Ah, the basic dilemma of people reading or viewing Chokher Bali for the first time. Try not to see Binodini in terms of black and white binaries. Try to understand the horrifying system of widowhood and how it murdered a young woman alive.
Binodini is an educated, vivacious, sexual young girl who has no options, no life, nothing to look forward to except for death. She tastes freedom for the first time in Mahendro's house. She realizes that she would have been the rightful mistress of this house. She could have been happy. She could have made Mahendro a much better partner than Ashalata. Instead she is stuck within this empty, hollow nothingness. A barely twenty year old girl deprived of every little pleasure. There is this vivid section on her life in village and the terrible condition for widows. You have to understand the social subtext in order to learn Binodini. She is not known as the finest female character in the history of Bengali literature for nothing. She is complicated and problematic. If you compartmentalize her or attempt to visualize her in a linear way, you will never learn Binodini.
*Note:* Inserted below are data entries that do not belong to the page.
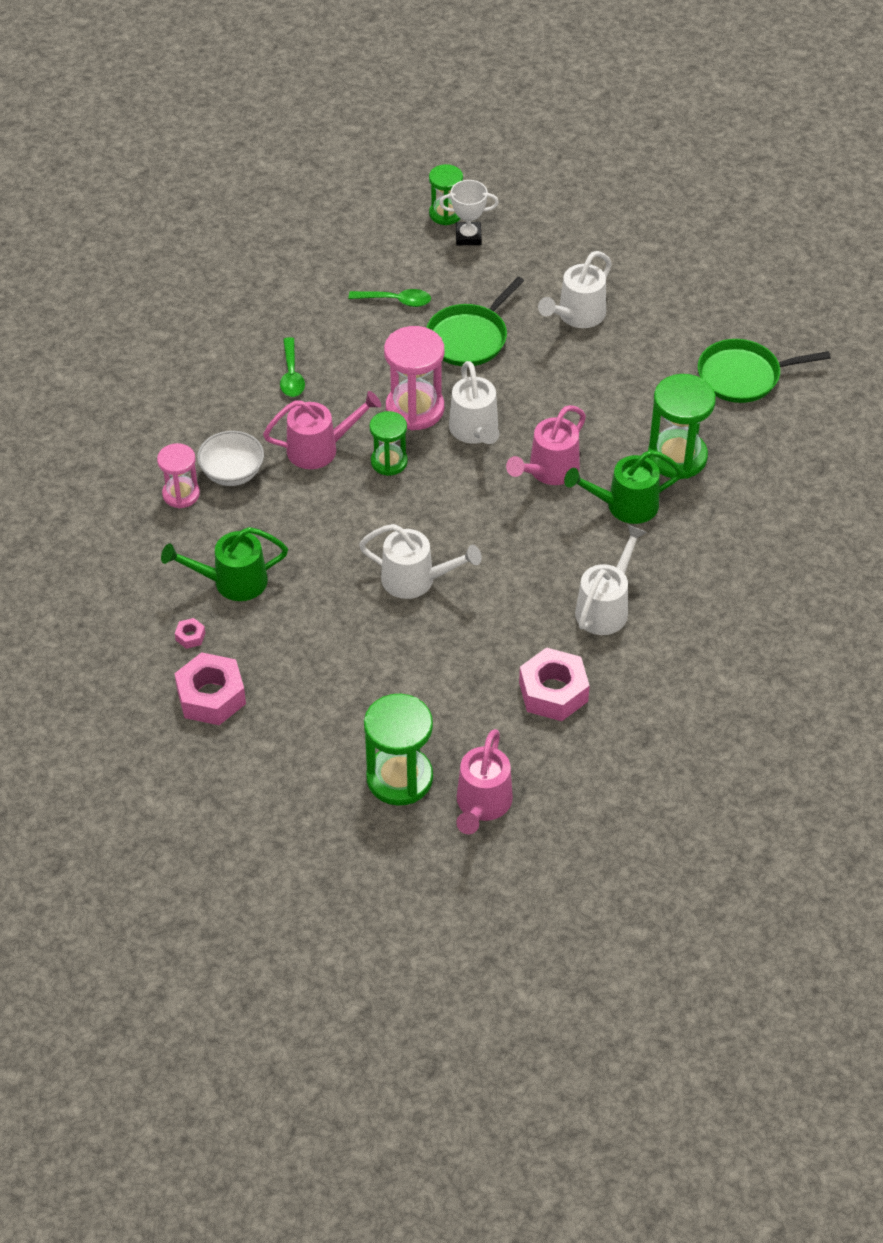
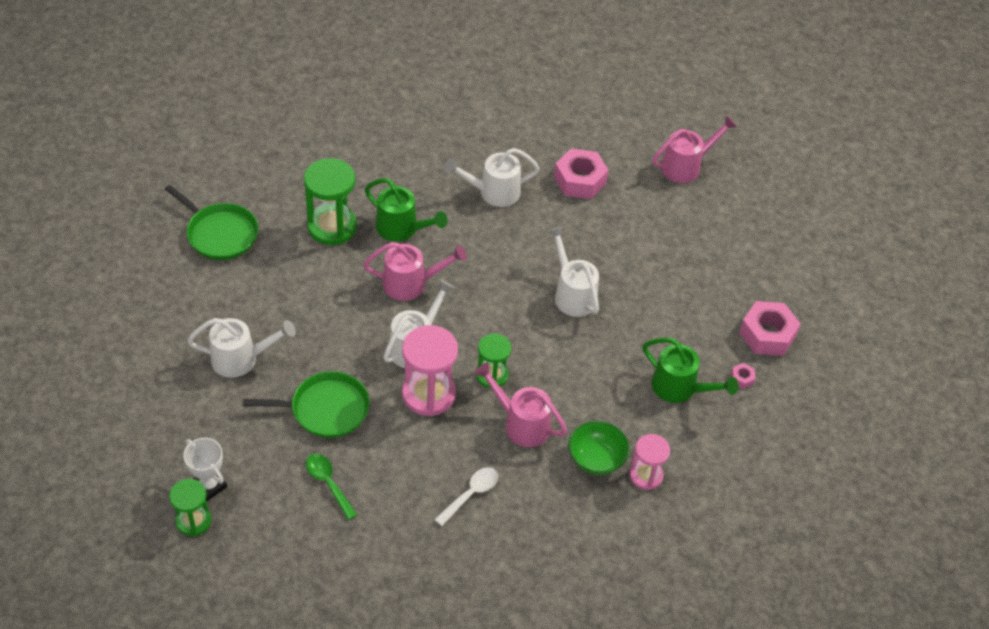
camera: 135 degrees left, 0 degrees up
white bowl [197,431,264,486] -> green bowl [569,421,630,475]
green spoon [280,337,305,397] -> white spoon [434,467,498,526]
green hourglass [364,694,433,806] -> none

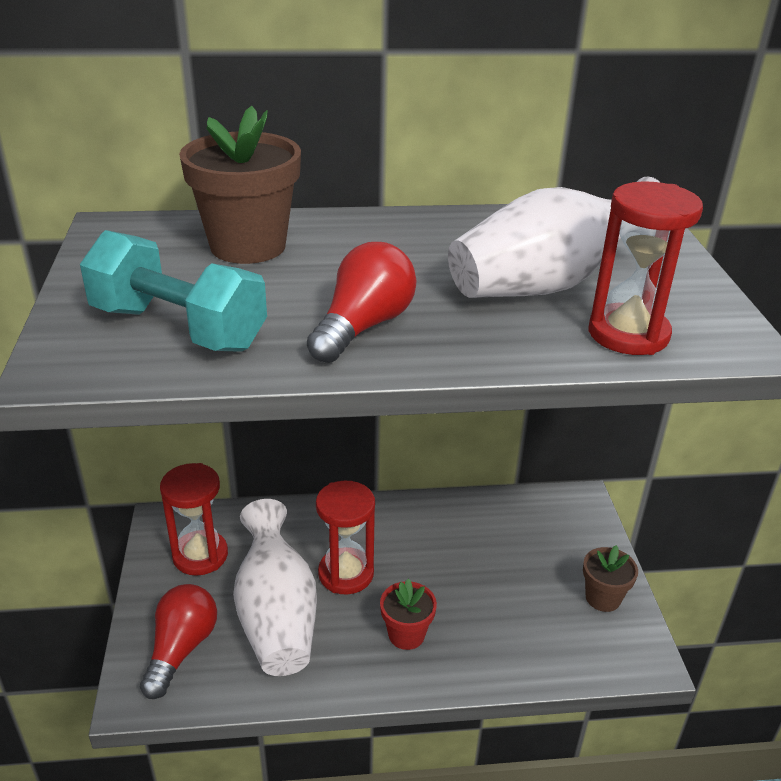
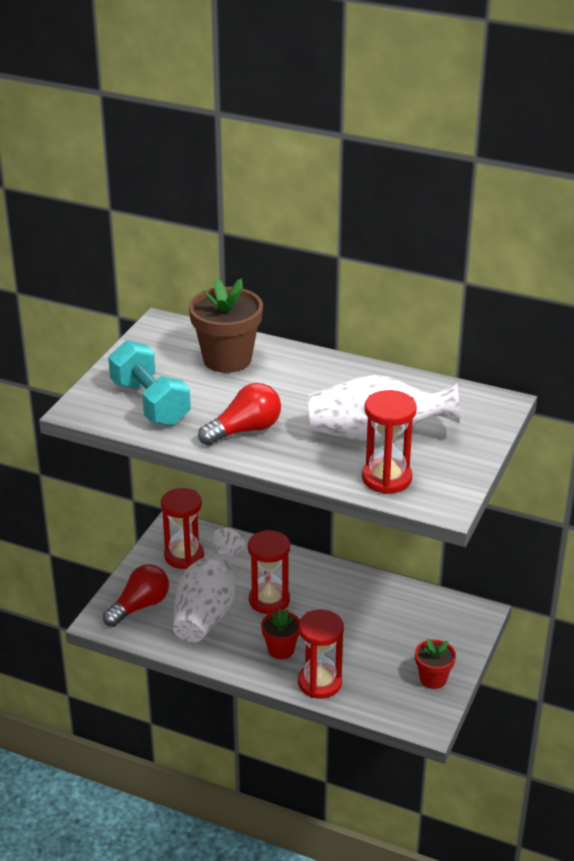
camera: 30 degrees right, 0 degrees up
brown flower pot [583,545,638,612] -> red flower pot [415,638,456,689]
none -> red hourglass [298,610,344,699]

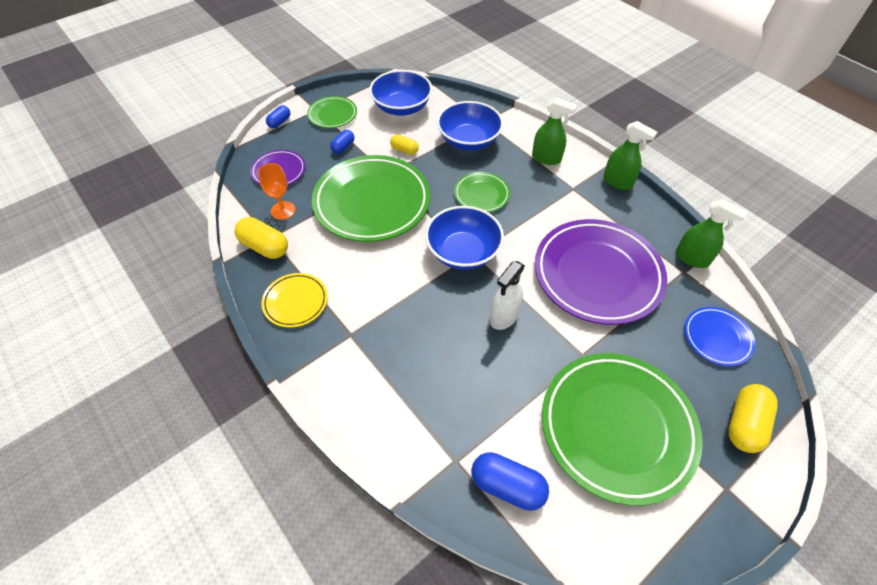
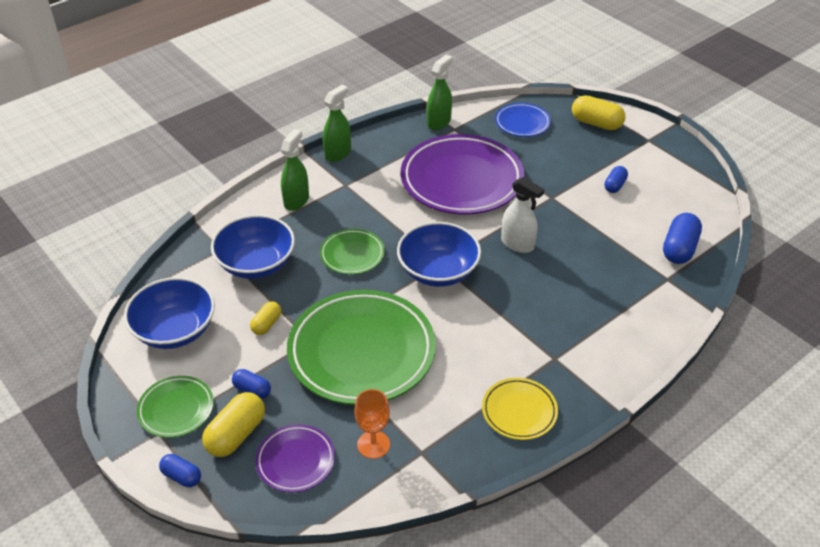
camera: 90 degrees left, 10 degrees down
yellow capsule [235,217,288,259] -> yellow capsule moved to [202,392,265,457]
green plate [542,353,703,506] -> blue capsule [604,166,628,193]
Binodini's subconscious tells her Asha robbed her of the life she deserved. A life of freedom and happiness. Yes, she willingly seduces Mahendro and she deliberately hurts Asha who has only been her friend. But that's who she is. She is problematic. Ironically enough, only when she gets what she wants, she realizes she never wanted it in the first place. Does she love Mahendro? No. She doesn't even like him or respect him. She speaks of the deeper secrets of the primal female mind. It doesn't help if you judge her through standard right-wrong binaries.
Finally, this is also a beautiful story of love, redemption and sexuality. People should not ignore the undertones of sexuality through the book. It's something that defined the book and defines the fundamental feminine soul.